A precise reproduction of every record below is needed, minus the pictures.

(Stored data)
↓↓↓
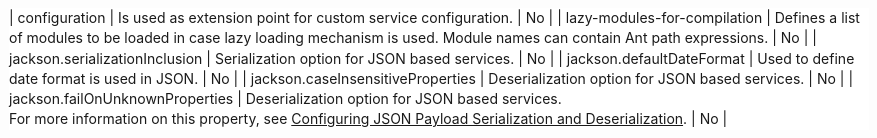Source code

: | configuration                     | Is used as extension point for custom service configuration.                                                                                                                                                                                                                                                                                                                                                                                                                                                                                                                                                                                                                                                                                                                                                                                                                                     | No                  |
| lazy-modules-for-compilation      | Defines a list of modules to be loaded in case lazy loading mechanism is used. Module names can contain Ant path expressions.                                                                                                                                                                                                                                                                                                                                                                                                                                                                                                                                                                                                                                                                                                                                                                    | No                  |
| jackson.serializationInclusion    | Serialization option for JSON based services.                                                                                                                                                                                                                                                                                                                                                                                                                                                                                                                                                                                                                                                                                                                                                                                                                                                    | No                  |
| jackson.defaultDateFormat         | Used to define date format is used in JSON.                                                                                                                                                                                                                                                                                                                                                                                                                                                                                                                                                                                                                                                                                                                                                                                                                                                      | No                  |
| jackson.caseInsensitiveProperties | Deserialization option for JSON based services.                                                                                                                                                                                                                                                                                                                                                                                                                                                                                                                                                                                                                                                                                                                                                                                                                                                  | No                  |
| jackson.failOnUnknownProperties   | Deserialization option for JSON based services. <br/>For more information on this property, see [Configuring JSON Payload Serialization and Deserialization](#configuring-json-payload-serialization-and-deserialization).                                                                                                                                                                                                                                                                                                                                                                                                                                                                                                                                                                                                                                                                            | No                  |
↑↑↑
> **Answer section**:
Source code

: | configuration                     | Is used as extension point for custom service configuration.                                                                                                                                                                                                                                                                                                                                                                                                                                                                                                                                                                                                                                                                                                                                                                                                                                     | No                  |
| lazy-modules-for-compilation      | Defines a list of modules to be loaded in case lazy loading mechanism is used. Module names can contain Ant path expressions.                                                                                                                                                                                                                                                                                                                                                                                                                                                                                                                                                                                                                                                                                                                                                                    | No                  |
| jackson.serializationInclusion    | Serialization option for JSON based services.                                                                                                                                                                                                                                                                                                                                                                                                                                                                                                                                                                                                                                                                                                                                                                                                                                                    | No                  |
| jackson.defaultDateFormat         | Used to define date format is used in JSON.                                                                                                                                                                                                                                                                                                                                                                                                                                                                                                                                                                                                                                                                                                                                                                                                                                                      | No                  |
| jackson.caseInsensitiveProperties | Deserialization option for JSON based services.                                                                                                                                                                                                                                                                                                                                                                                                                                                                                                                                                                                                                                                                                                                                                                                                                                                  | No                  |
| jackson.failOnUnknownProperties   | Deserialization option for JSON based services. <br/>For more information on this property, see [Configuring JSON Payload Serialization and Deserialization](#configuring-json-payload-serialization-and-deserialization).                                                                                                                                                                                                                                                                                                                                                                                                                                                                                                                                                                                                                                                                            | No                  |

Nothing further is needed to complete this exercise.